Una sua scultura in bronzo è collocata nei giardini pubblici di Sondrio. Vive e lavora in provincia di Varese.

Pietro Scampini è nato a Cardano al Campo nel 1950.
Artista autodidatta, dopo aver seguito per tre anni i corsi serali di pittura all'Accademia delle Belle Arti di Brera, decide di dedicarsi esclusivamente alla scultura, prima frequentando la bottega dello scultore “Bennati” di Gazzada.
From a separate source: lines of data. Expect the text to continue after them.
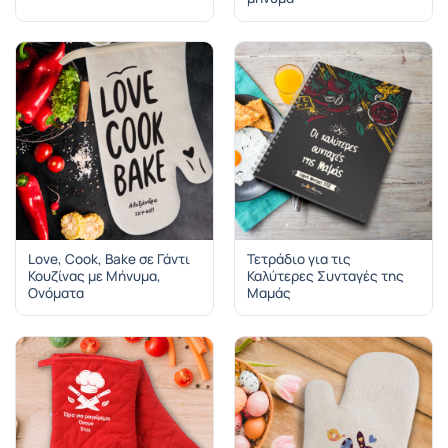
Love, Cook, Bake σε Γάντι
Τετράδιο για τις
Κουζίνας με Μήνυμα,
Καλύτερες Συνταγές της
Ονόματα
Μαμάς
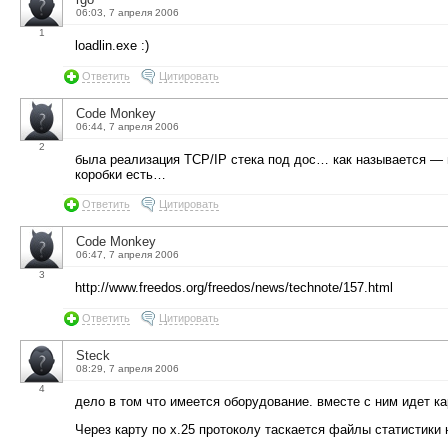
06:03, 7 апреля 2006
1
loadlin.exe :)
Ответить
Цитировать
Code Monkey
06:44, 7 апреля 2006
2
была реализация TCP/IP стека под дос… как называется — в
коробки есть…
Ответить
Цитировать
Code Monkey
06:47, 7 апреля 2006
3
http://www.freedos.org/freedos/news/technote/157.html
Ответить
Цитировать
Steck
08:29, 7 апреля 2006
4
дело в том что имеется оборудование. вместе с ним идет 
Через карту по x.25 протоколу таскается файлы статистики н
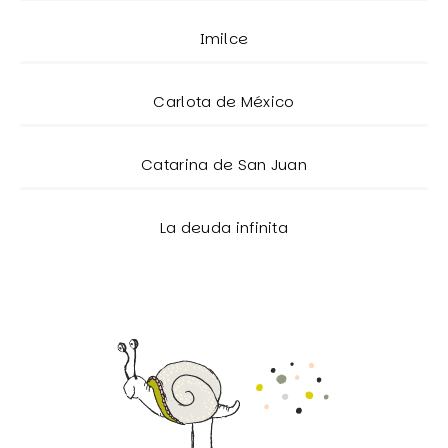
Imilce
Carlota de México
Catarina de San Juan
La deuda infinita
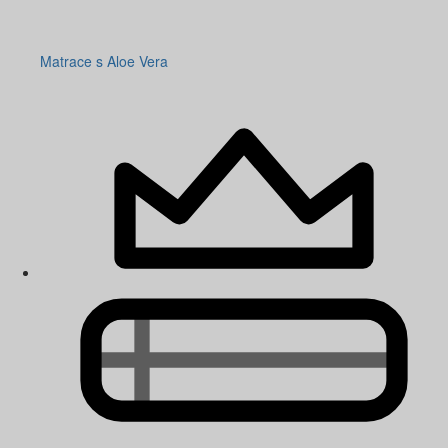
Matrace s Aloe Vera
E poi approdando nei laboratori di Carrara, patria del marmo, dove incontra artisti di fama mondiale, da Giuliano Vangi a Muller, al grande amico cubano Augustin Cardenas.
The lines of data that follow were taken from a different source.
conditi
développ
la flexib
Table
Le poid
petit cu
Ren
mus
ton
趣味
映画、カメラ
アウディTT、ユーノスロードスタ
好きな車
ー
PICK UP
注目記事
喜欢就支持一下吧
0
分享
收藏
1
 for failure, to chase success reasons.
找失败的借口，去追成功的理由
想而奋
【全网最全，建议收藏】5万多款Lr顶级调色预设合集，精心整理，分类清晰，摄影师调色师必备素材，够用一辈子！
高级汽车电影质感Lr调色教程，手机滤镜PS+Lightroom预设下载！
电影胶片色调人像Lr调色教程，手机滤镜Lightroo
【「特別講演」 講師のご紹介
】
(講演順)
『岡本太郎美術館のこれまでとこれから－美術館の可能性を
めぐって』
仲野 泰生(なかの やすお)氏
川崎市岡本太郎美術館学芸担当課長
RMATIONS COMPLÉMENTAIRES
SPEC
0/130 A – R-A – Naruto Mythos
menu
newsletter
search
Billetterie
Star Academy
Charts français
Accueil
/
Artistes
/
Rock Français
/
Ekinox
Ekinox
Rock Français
Da allora la sua vita e il suo percorso artistico lo hanno portato a confrontarsi con la materia forte e dura del marmo, del ferro e del bronzo, con le delicatezze del gesso e della carta, fino all'esperienza vissuta nello stato del Malawi che ha generato il suggestivo ciclo delle “Preghiere” realizzate in legno africano, per poi dedicarsi ad altri esclusivi progetti, tra
i quali spicca la collaborazione con le pittrici sudafricane Ndebele coinvolte nella creazione di impressionanti sculture “totemiche”, successivamente esposte nella prestigiosa sede della galleria del credito Valtellinese di Milano, presso la Fondazione delle Stelline.
Ha esposto in gallerie d' arte italiane ed estere, da Tokio a New York, Lugano, Melbourne, ma anche Bergamo, Bologna, Mantova, Venezia, Milano e in tutta la provincia Varese dove continua la sua intensa attività artistica a partire dal suo atelier di Castronno.